In this class are comprised the feelings, emotions, desires, inclinations, etc., all of which are accounted for by psychology as results of the past experience of the individual or of the race continued in individual memory or race memory (instinct), and which may be traced step by step from their origin along the pathway of evolution. Every feeling, emotion, desire, or inclination has its origin and evolution, its natural history. Certain experiences of the race or of the individual, continued in individual memory or racial instinct, result in the feelings, emotions, desires, or inclinations of the moment, which are awakened by the proper associations or environment or by physical and psychical reflexes. Feeling and Emotion have their origin in sense experience of the individual and of the race. This class of mental activities are seen to be purely phenomenal in their origin and nature; and reason reports that they have no place in actual being or SPIRIT.
SPIRIT cannot be thought of as experiencing feelings, emotions, desires, or inclinations.
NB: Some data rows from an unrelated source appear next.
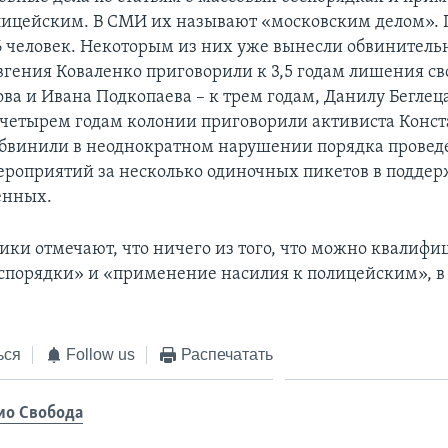
лицейским. В СМИ их называют «московским делом». 
6 человек. Некоторым из них уже вынесли обвинитель
вгения Коваленко приговорили к 3,5 годам лишения св
а и Ивана Подкопаева – к трем годам, Данилу Беглеца
к четырем годам колонии приговорили активиста Конс
 обвинили в неоднократном нарушении порядка провед
роприятий за несколько одиночных пикетов в подде
енных.
ки отмечают, что ничего из того, что можно квалифи
спорядки» и «применение насилия к полицейским», в
ься
Follow us
Распечатать
ио Свобода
The mere idea of Spirit having emotions, feelings, desires, and inclinations is ludicrous, and yet the naive thought of the race is fond of attributing the emotions of love or hate, jealousy or love of praise, like and dislike, etc., to Deity or even to Abstract Principle of Being. The error arises from the natural tendency of the naive thinker to form anthropomorphic conceptions of Deity and Being, to make gods and principles from the materials of himself. Hence arises the popular conceptions of "personal gods," the number and variety of which are countless. Reason reports the fact that Spirit, or Universal Mind, must be without feeling, emotion, desire, or inclination, as we understand these terms. This plane of mental activity belongs solely to the phenomenal world.
Chapter XI.
The Mind of Spirit— Continued.
Table of Content
(3). INTELLECT.
IN THIS class of mental states or activities we find the processes of reasoning and understanding. Reasoning consists in "the application of the primary and fundamental truths or principles which are the conditions of all real and scientific knowledge, and which control the mind in all its processes of investigation and deduction." Understanding consists of "the logical faculty or power of apprehending under general conceptions, or the power of classifying, arranging, and making deductions." It will be seen that the entire and whole process of Intellect depends entirely upon the existence of phenomenal objects of sense, past or present. Sensation and perception are unactive in absence of objects of sense, for they arise by reason of these objects. The higher intellectual faculties depend upon sensation and perception for their materials of thought, and are seen to have developed from them by evolution. From simple sensation to the highest intellectual processes is seen to be but a series of steps of evolutionary development.
Reason and Understanding, the intellectual faculties, are seen to consist of but a process of comparing previously perceived impressions of sense objects, classifying and arranging them according to their perceived relations to other perceived objects, and making inferences or drawing deductions therefrom. From first to last Intellect is seen to be but a development of Sensation. The objects of Intellectual consideration are phenomenal objects; the highest forms of Intellectual activity are manifested in discovering the relations between these objects and drawing conclusions therefrom. The Intellect, like the Emotion-Feeling plane of mind, is seen to originate from Sensation and to be purely phenomenal in nature and scope. It has no place in actual being, and Spirit, or Universal Mind, cannot be thought of as depending upon Intellect. Intellect has been evolved by Spirit or Universal Mind in order that certain of its created forms might exercise reason in their life and phenomenal existence. Intellect is born and perishes. That which begins in time must end in time.